Vergnügen und Inspiration: die Reste von Haus Lütkenbeck


Abseits des Stadtlärms und des hektischen Treibens verlässt man die befahrene Straße und folgt dem von Bäumen umgebenen Lütkenbecker Weg neben dem ein kleiner Bachlauf plätschert. Umgeben von ruhigen Waldgebieten liegen im Südosten der Stadt Münster die Reste von Haus Lütkenbeck.
Seitenansicht mit einem der beiden Oktogontürme.
Die heutige Wohnanlage bildet mit zwei gegenüberliegenden Oktogontürmen, die jeweils über Arkadengänge mit weiteren Gebäuden verbunden sind, einen Halbkreis. Ihre Geschichte reicht bis in die karolingische Zeit zurück, doch als Heidenreich Ludwig Droste zu Vischering das Anwesen erwarb, war es so zerfallen, dass er um 1700 den Neubau der barocken Wasserburg in Auftrag gab. Sie war als mehrteilige Anlage mit prächtigem Herrenhaus sowie einer Vorburg mit oktogonförmigen Pavillons und Wirtschaftsgebäuden gedacht.
Kapelle mit Arkadengang und angeschlossenem Neubau.

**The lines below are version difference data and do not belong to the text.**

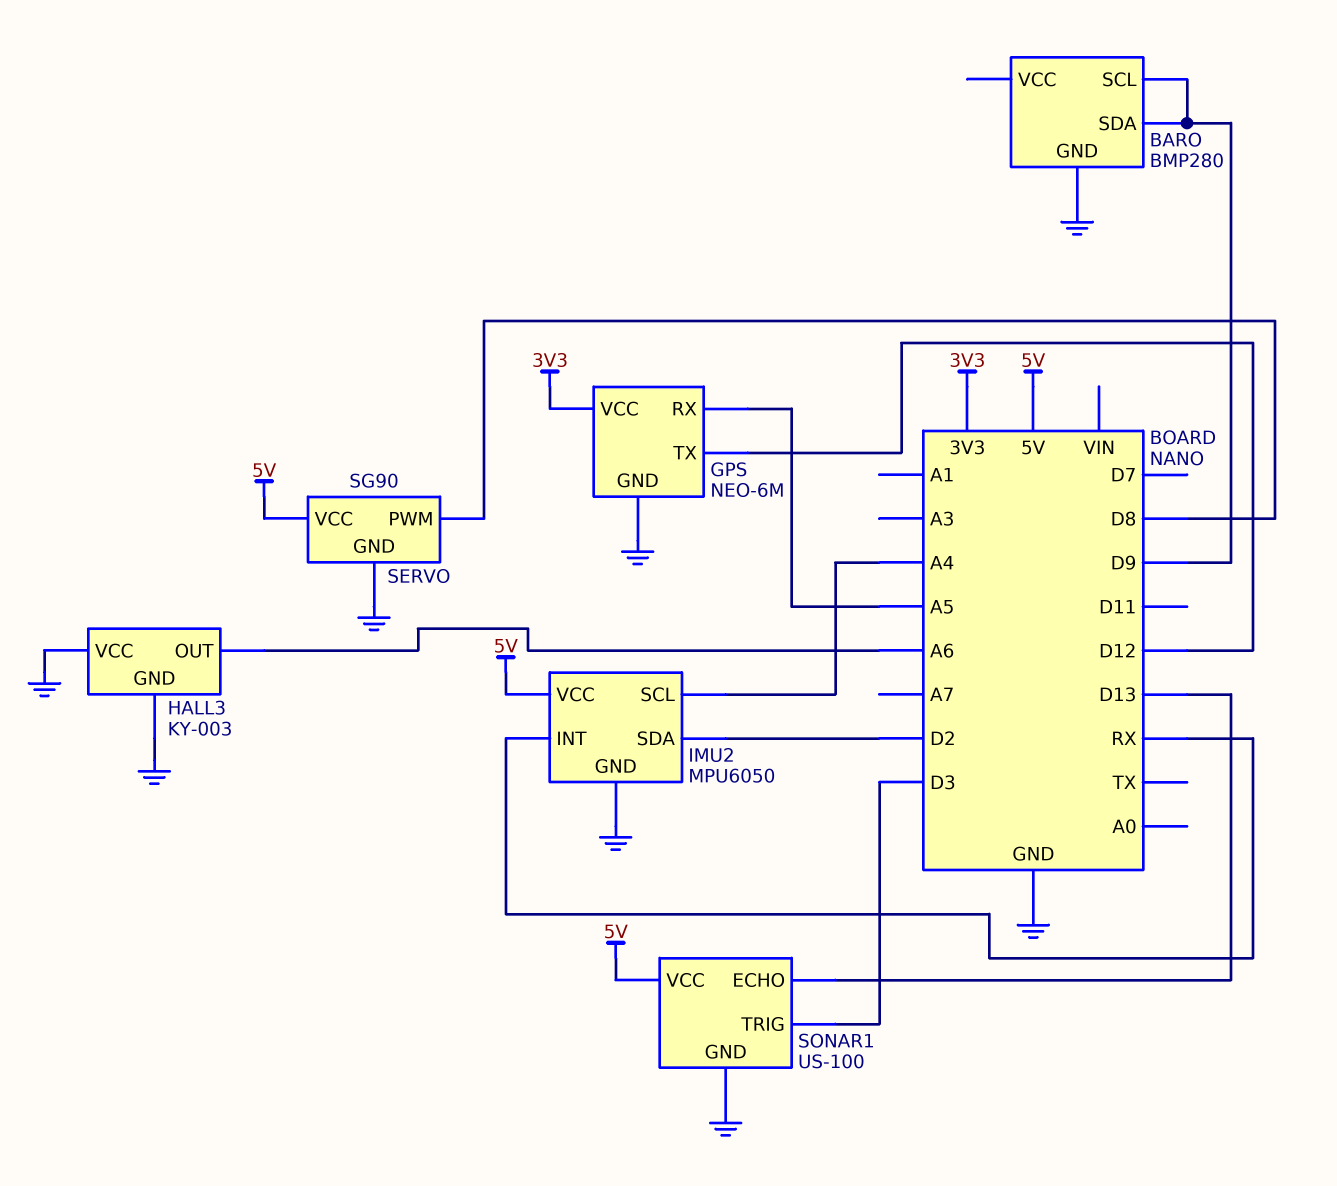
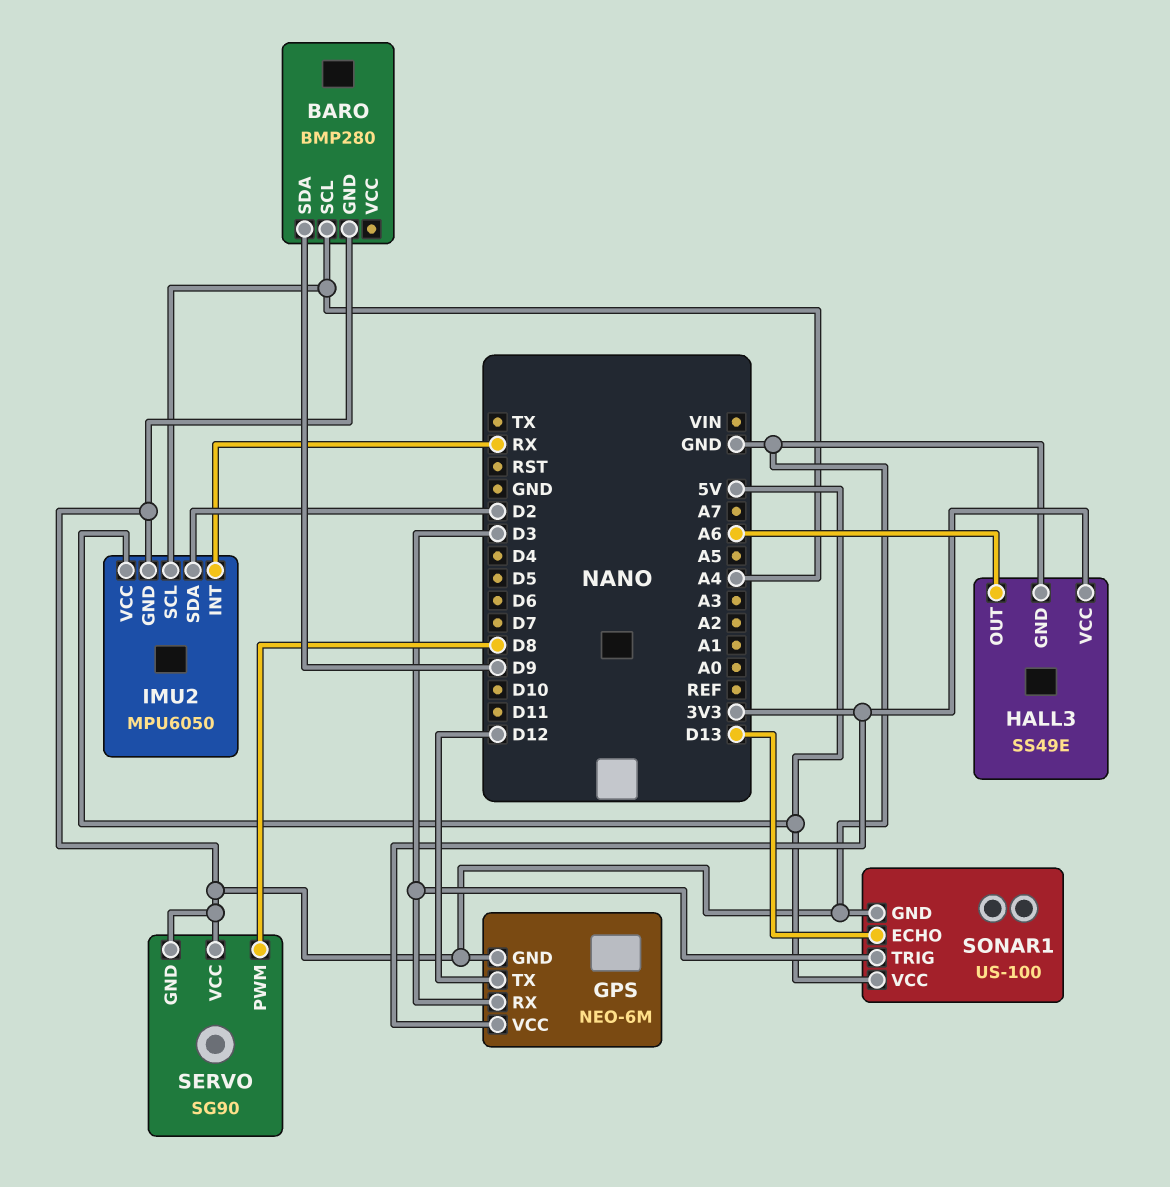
BARO pin SCL: D9 -> A4
GPS pin RX: A5 -> D3
HALL3: KY-003 -> SS49E
HALL3 pin VCC: GND -> 3V3
SERVO pin VCC: 5V -> GND

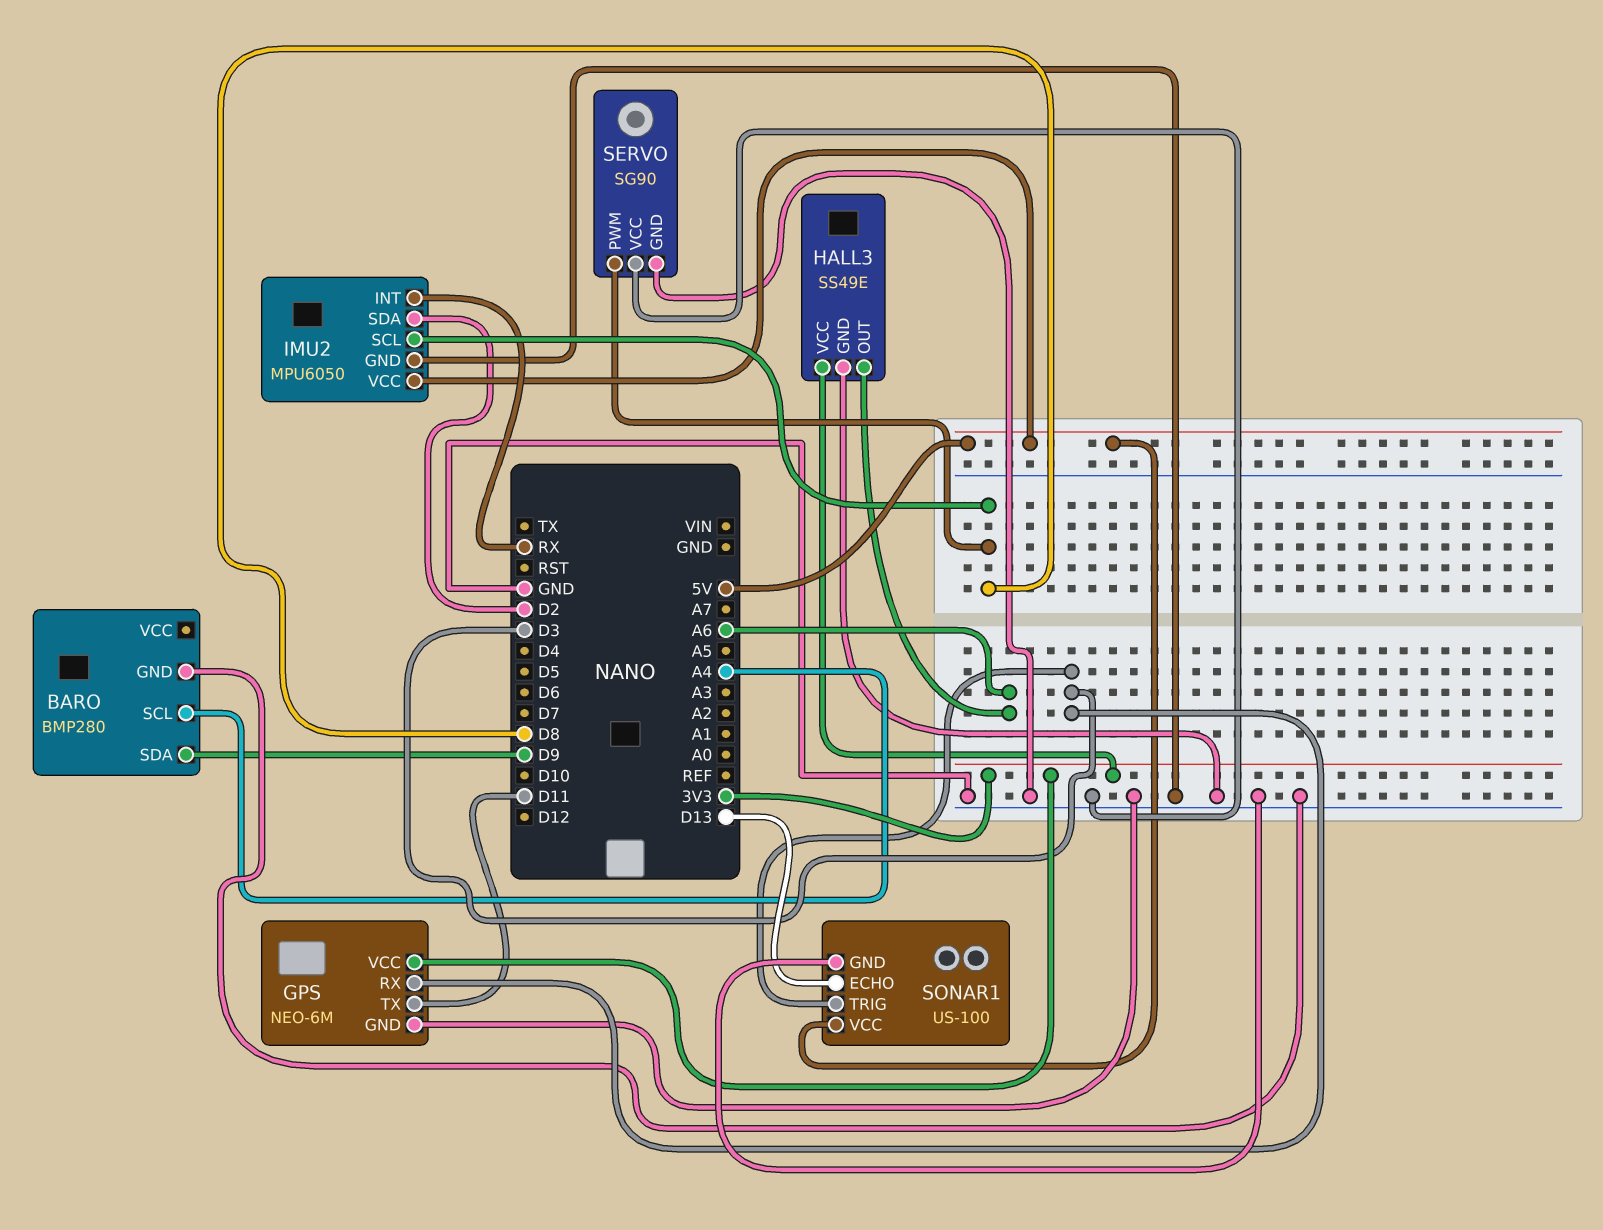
GPS pin TX: D12 -> D11
IMU2 pin SCL: A4 -> D8

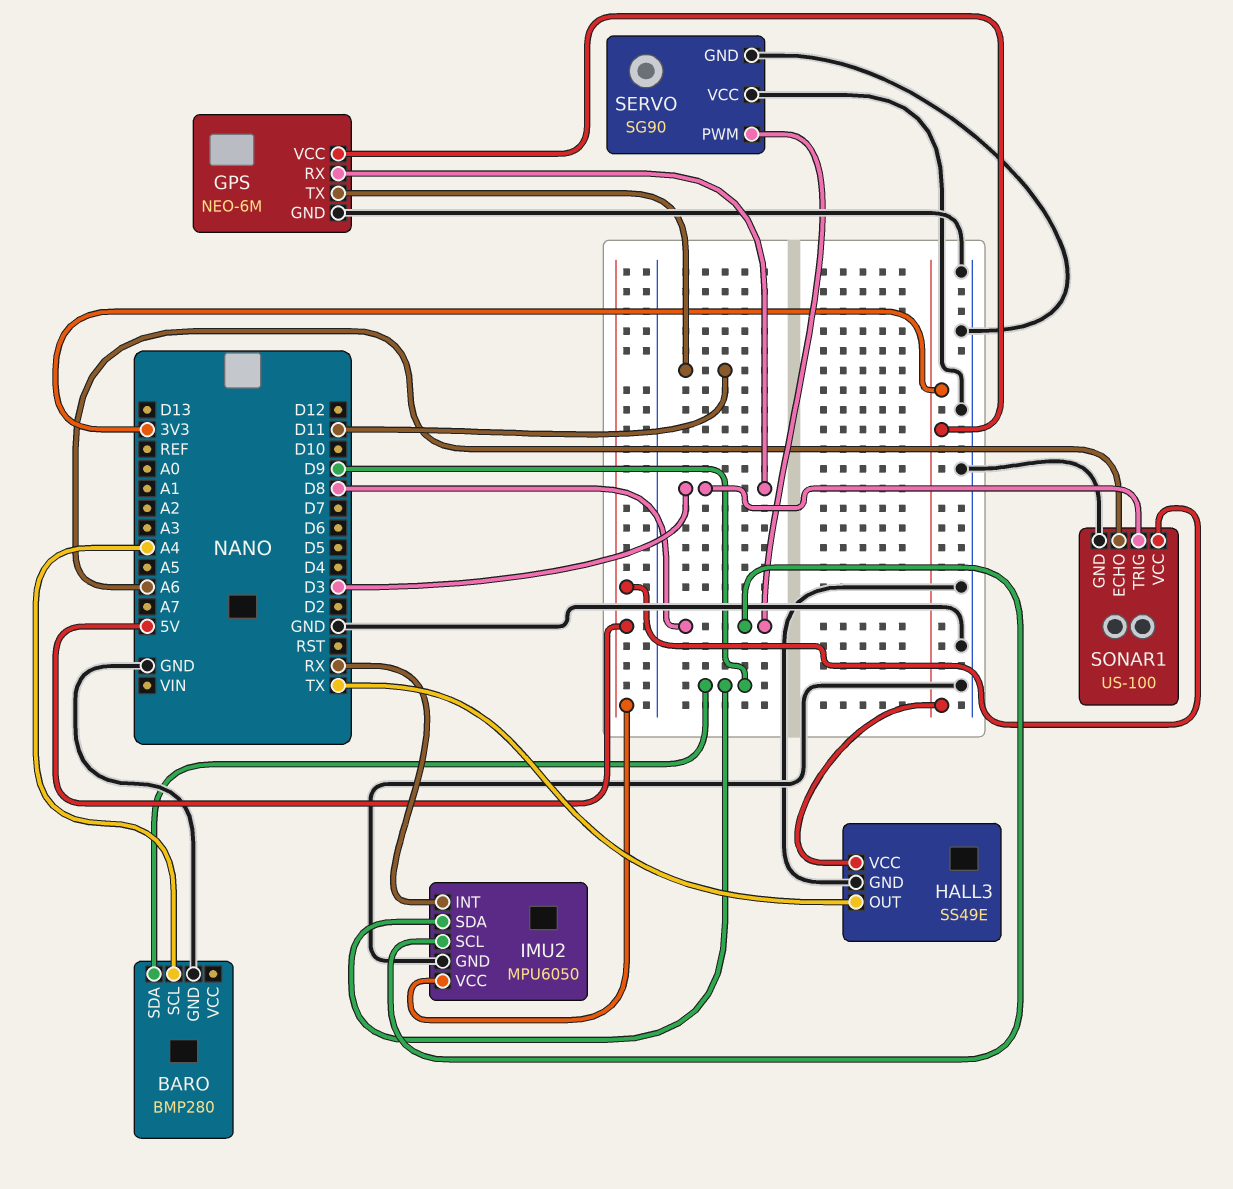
HALL3 pin OUT: A6 -> TX
IMU2 pin SDA: D2 -> D9
SONAR1 pin ECHO: D13 -> A6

Die Vorburg wurde vermutlich von dem Architekten Lambert Friedrich von Corfey, und das Herrenhaus von Gottfried Laurenz Pictorius errichtet. Allerdings zerstörte ein Brand schon im Jahr der Fertigstellung 1720 weite Teile und nur die Pavillons und die Wirtschaftsgebäude blieben erhalten. Der linke Pavillon wird bis heute als Kapelle genutzt und beherbergt zwei Originalgemälde des 1708 verstorbenen Malers Francisco Paletta. Der rechte Pavillon hingegen diente bis circa 1804 als Gerichtsturm und hat heute Wohnungen. Links vom Eingang befindet sich das alte Zehnthaus, in dem sich früher Stallungen befanden, welches nach einigen Bränden schließlich 2011 zu einem Wohngebäude umgebaut wurde. Das Zehnthaus mit Walmdach auf der rechten Seite wurde nicht zerstört, aber auch zu einem Wohngebäude umgestaltet. Trotz dieser unglücklichen Geschichte war Haus Lütkenbeck nicht nur für Menschen aus Münster, sondern weit darüber hinaus, ein Ort des Vergnügens und der geistigen Inspiration. So fanden hier damals wie heute sehr viele Feste statt.
Panorama-Ansicht der Reste von Haus Lütkenbeck.

1801 bis 1812 lebte der in Dänemark geborene Dichter Graf Friedrich Leopold zu Stolberg-Stolberg in Haus Lütkenbeck, der wohl auf Vermittlung der Fürstin Adelheid Amalie von Gallitzin gekommen war. Stolberg gehörte zu einem literarischphilosophischen Kreis um die in Berlin geborene und seit 1779 in Münster lebende Fürstin Amalie von Gallitzin. Sie hatte zeitweilig in Den Haag gewohnt, wo sie durch den französischen Philosophen Denis Diderot mit der Aufklärung in Kontakt kam. Einen starken Einfluss hatte auch der niederländische Philosoph Frans Hemsterhuis auf die Fürstin von Gallitzin. Dieses europäische und revolutionäre Gedankengut trug die Fürstin in den Münsterschen Kreis, „Familia Sacra“ genannt, der die katholische Aufklärung auch von Haus Lütkenbeck aus beeinflusste und vorantrieb. Könnte dieser Ort auch Dich inspirieren über Europa und die Welt nachzudenken?